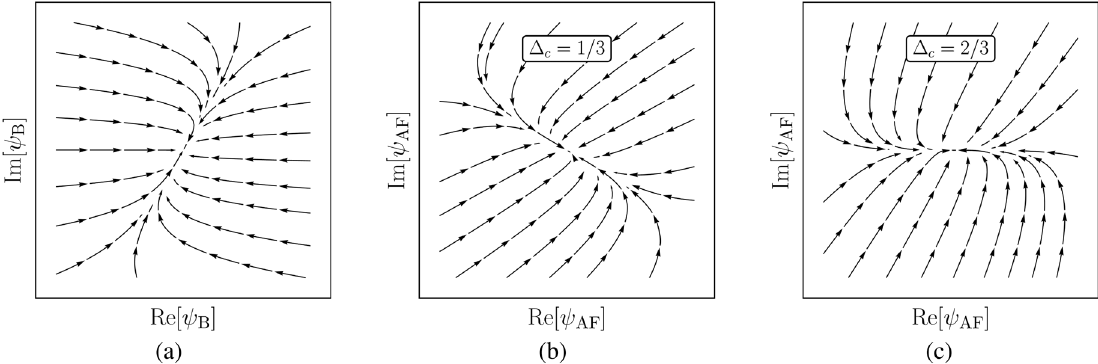
; ϕ 0 ) relaxation of i i AF for AF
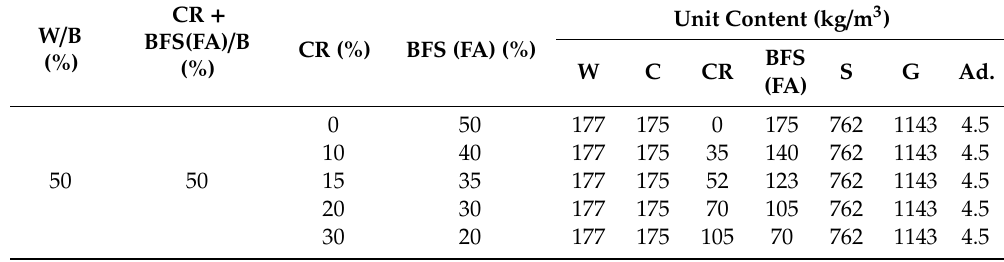
Table 5. Mix proportion of concrete multi-added petroleum coke residue and (slag / fly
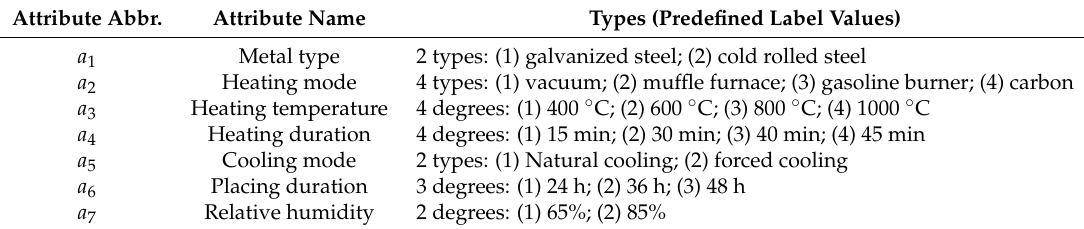
Table 2. Attributes of heated metal defined in this study.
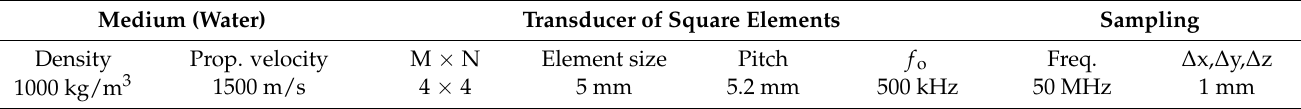
Table 1. Parameters used for acoustic field simulations.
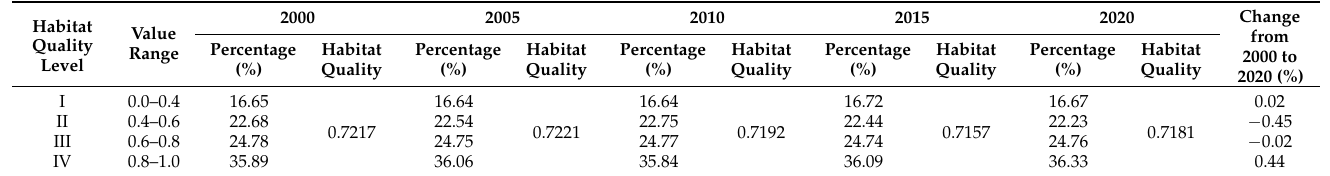
Table 4. Habitat quality change in Shiyan from 2000 to 2020.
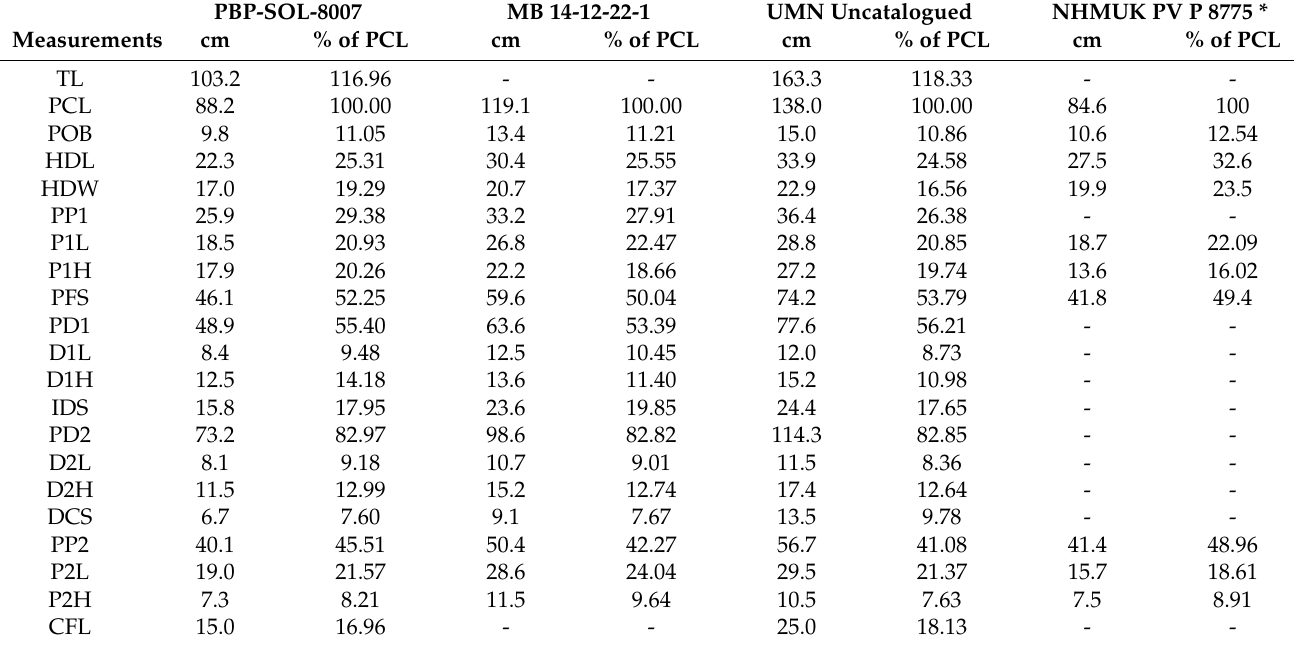
Table 1. Morphometric data for three well-preserved specimens (PBP-SOL-8007, MB 14-12-22-1, UMN uncatalogued) and the holotype (NHMUK PV P 8775) of Protospinax annectans Woodward, 1918 from the lower Tithonian of the Solnhofen Archipelago, Bavaria, Germany. Measurements followed Compagno [72] and are summarized in Figure 2. Abbreviations : CFL , caudal fin length; D1H , first dorsal height; D2H , second dorsal height; D1L , first dorsal length; D2L , second dorsal length; DCS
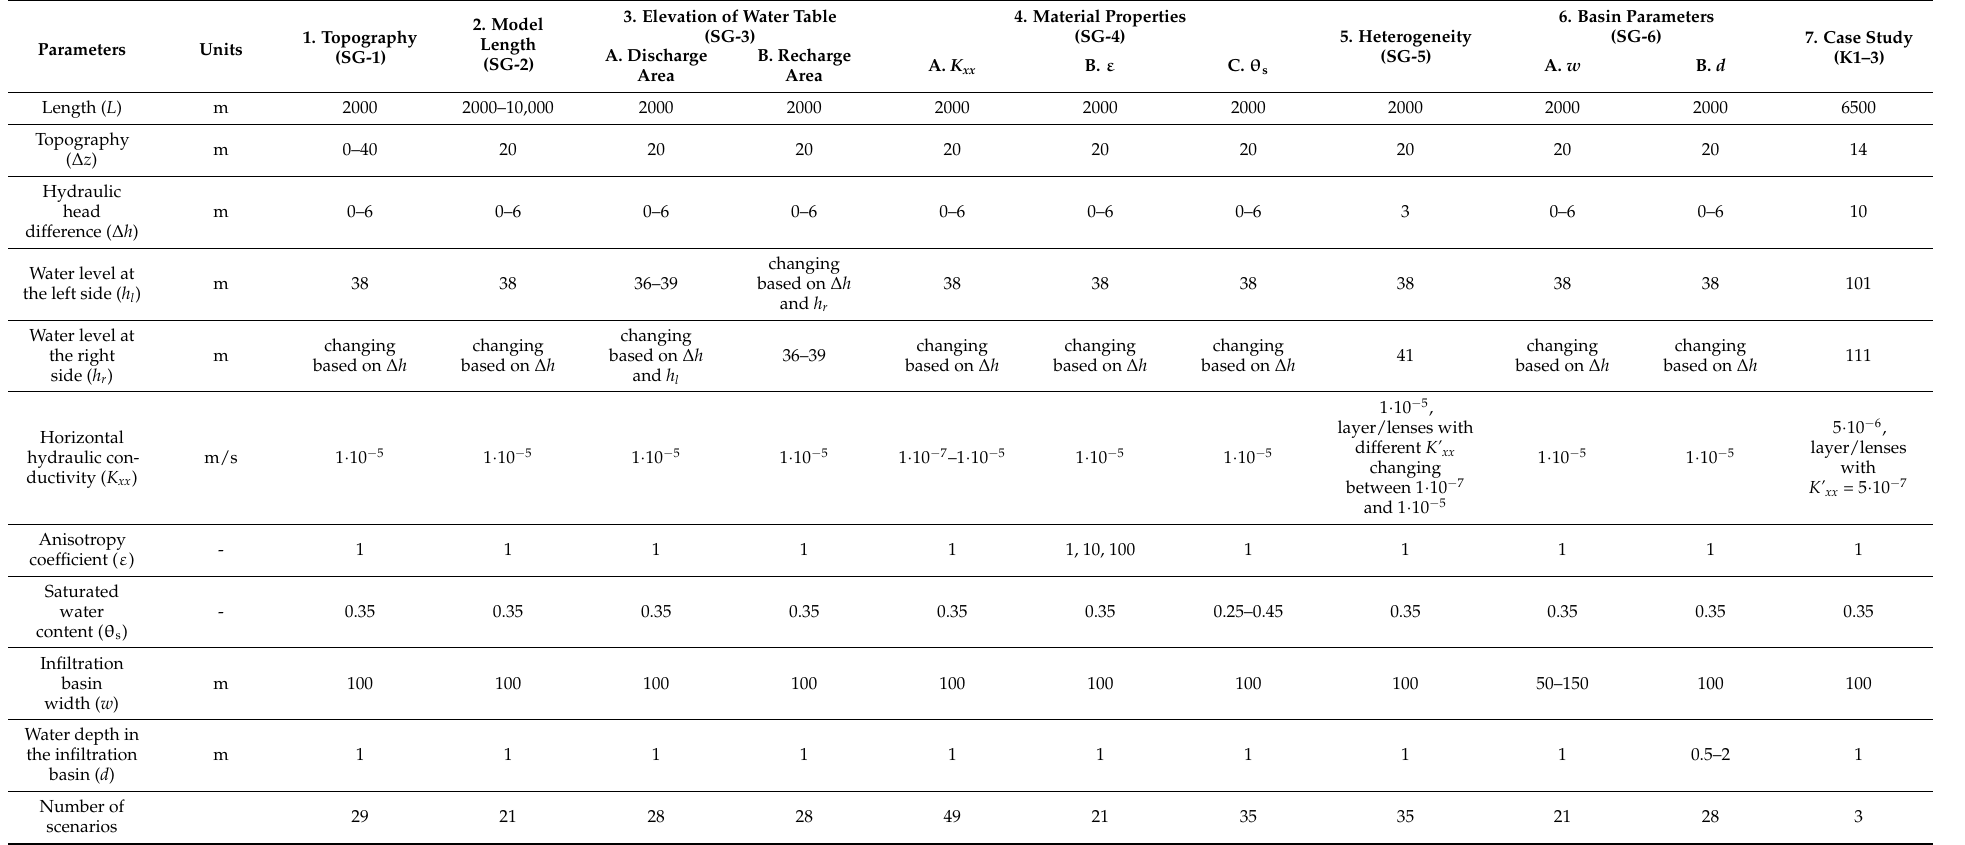
Table 1. Model scenarios with the studied parameters for the theoretical simulations (1–6) and the case study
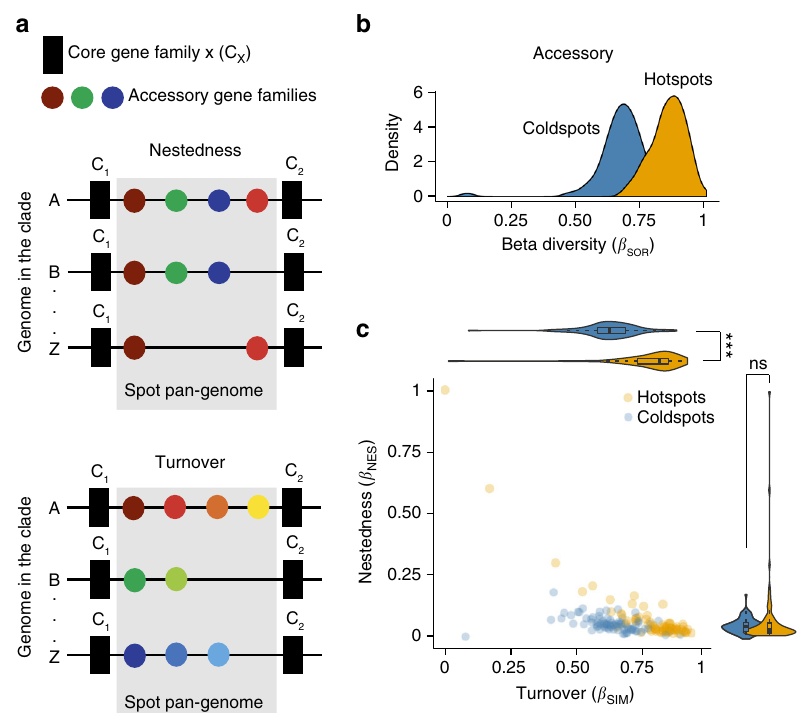
Fig. 7 Genetic diversity of the accessory genes present in hotspots and coldspots. a Examples of gene nestedness and turnover in a spot. Turnover measures the segregation between intervals in terms of gene families, i.e., it accounts for the replacement of some genes by others. Nestedness accounts for differential gene loss and measures how the gene repertoires of some intervals are a subset of the repertoires of the others. It typically re fl ects a non-random process of gene loss. b Distributions of β diversity ( β SOR ) in hotspots and coldspots. c Partition of β SOR in its components of nestedness ( β NES ) and turnover ( β SIM ) for hotspots and coldspots ( β SOR = β NES + β SIM ). *** P < 10 − 3 ; Mann – Whitney – Wilcoxon test; ns: not signi fi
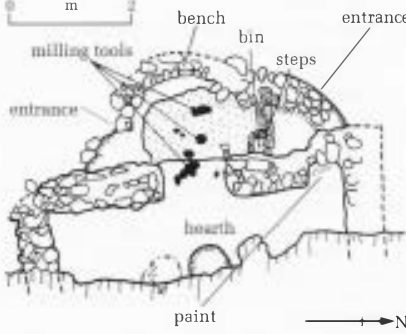
Figure 4 A Middle PPNB house porch at 'Ain Ghazal, Jordan (redrawn from Rollef­ son Simmons 1984, n. fr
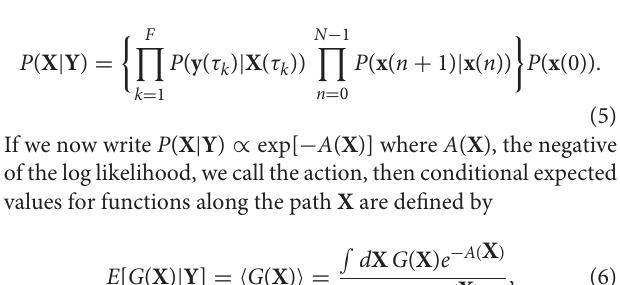
f ( x ( n ), q ) is used to move forward from time n to time 1) + = x ( F ) and the collection Y of L -dimensional observations at each = }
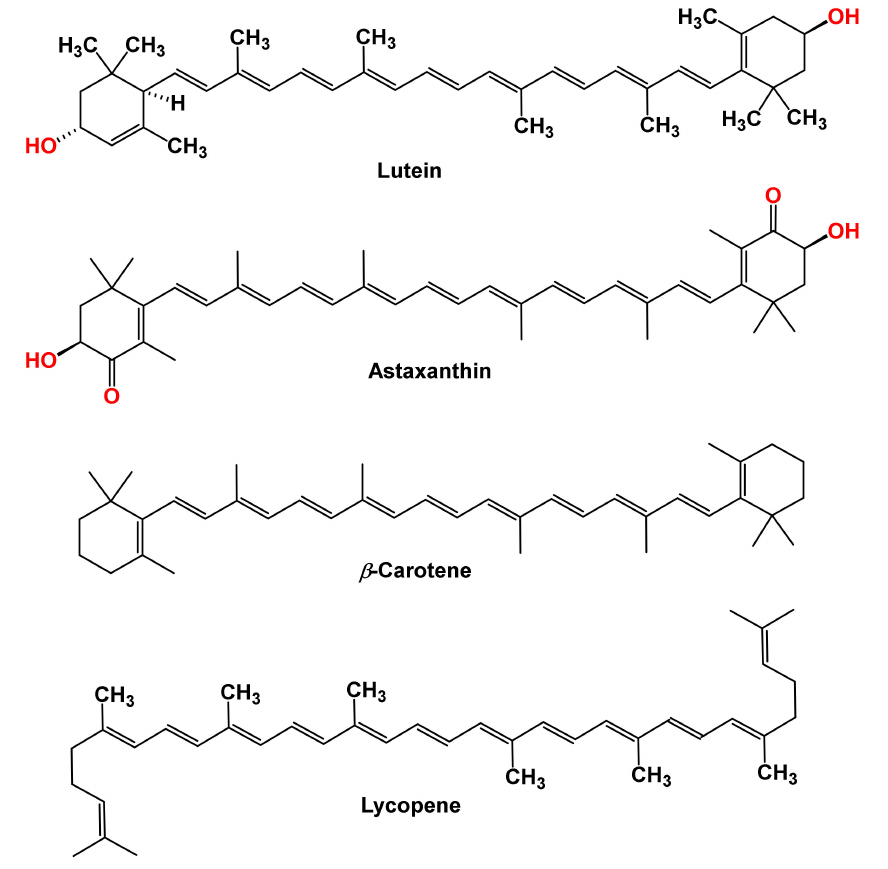
Figure 1. Structures of common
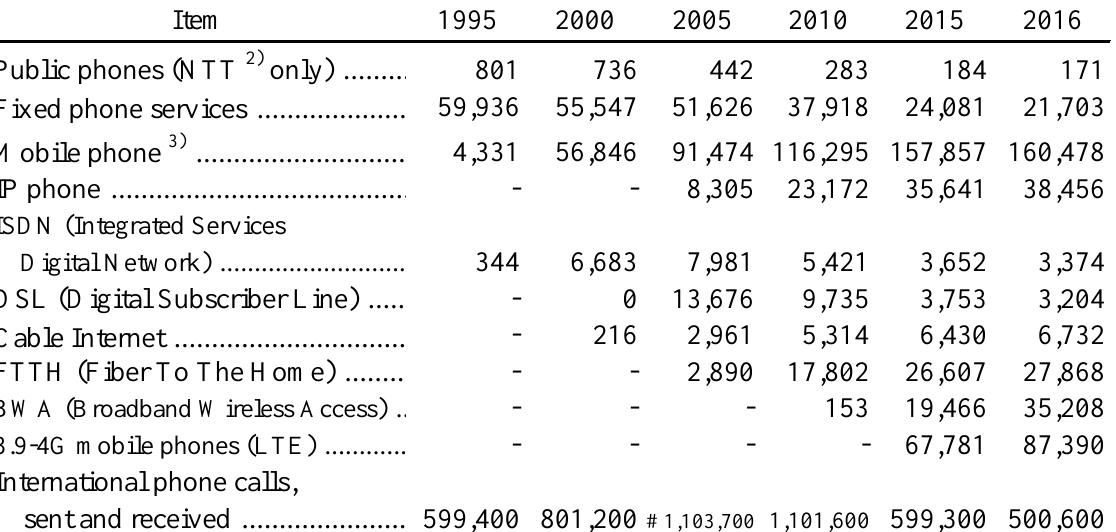
Subscribers to Telecommunications Services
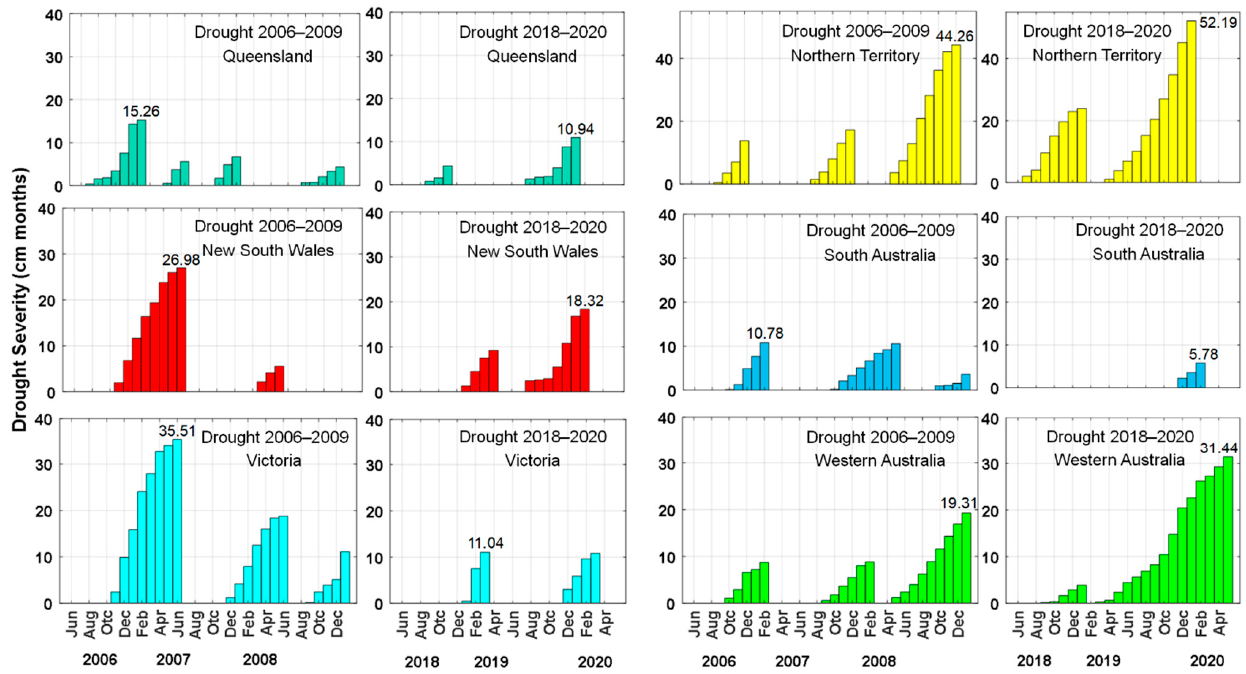
Figure 6. Drought severities among 6 regions during Drought 2006–2009 and Drought 2018–2020. 3.5. Relationships between the Two Hydrological Droughts and Indo-Pacific Climate Variability Temporal variability of Indo-Pacific climate indices with TSDI from April 2002 to May 2020 are shown in Figure 7 where the Drought 2006 – 2009 and Drought 2018 – 2020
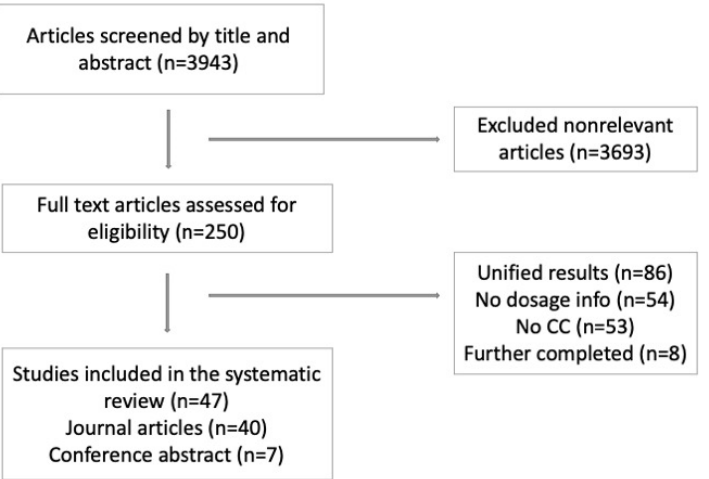
Figure 1. Identification of included papers. ICC: Intrahepatic Cholangiocarcinoma.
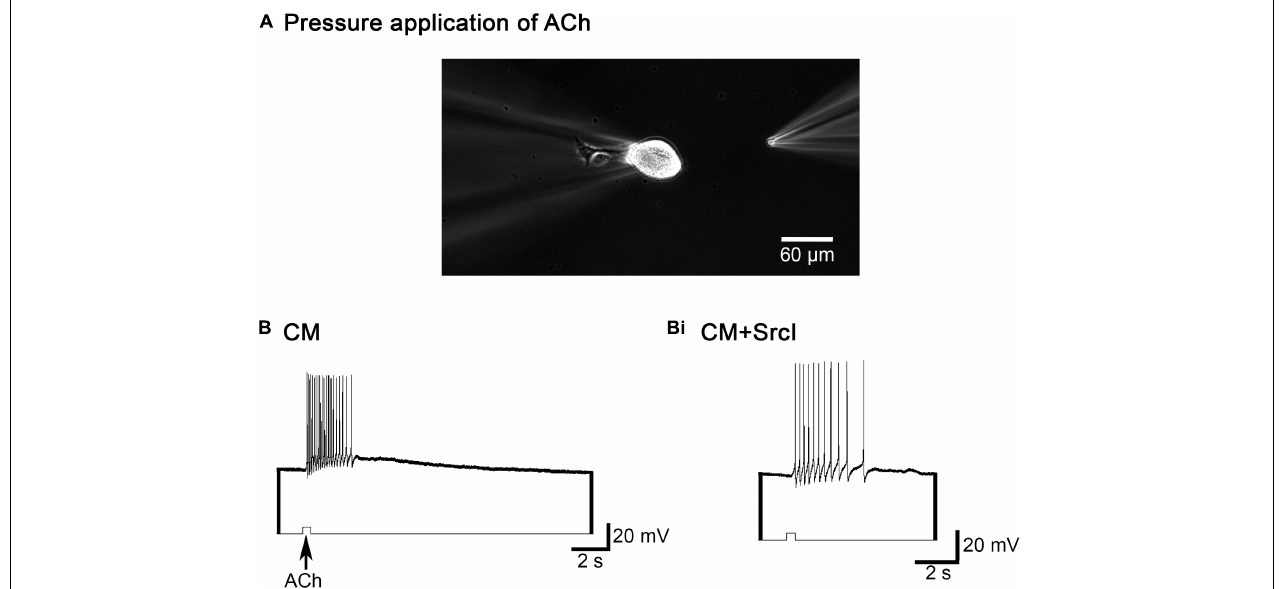
FIGURE 2 | SrcI does not affect the response of left pedal dorsal 1 (LPeD1) (postsynaptic) to acetylcholine (ACh). (A) Experimental preparation. Phase contrast image of a single LPeD1 neuron impaled by a sharp intracellular electrode at 10 × magnification. Another electrode with a tip diameter of 1–5 µ m was used to pressure apply ACh onto the cell body of LPeD1. (B) Single LPeD1 neurons were cultured in conditioned media (CM) and impaled with intracellular electrodes. Exogenous application of ACh (10 − 6 M) triggered an excitatory response in the postsynaptic neuron, LPeD1 ( n = 18). (Bi) Exogenous application of ACh also induced an excitatory response in LPeD1 neurons treated with SrcI ( n = 12; 5 µ M).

*What this task involves*
Please report every line of the records above that contains the word "simulations".

*Your solution*
Table 1. Parameters used for acoustic field simulations.
Table 1. Model scenarios with the studied parameters for the theoretical simulations (1–6) and the case study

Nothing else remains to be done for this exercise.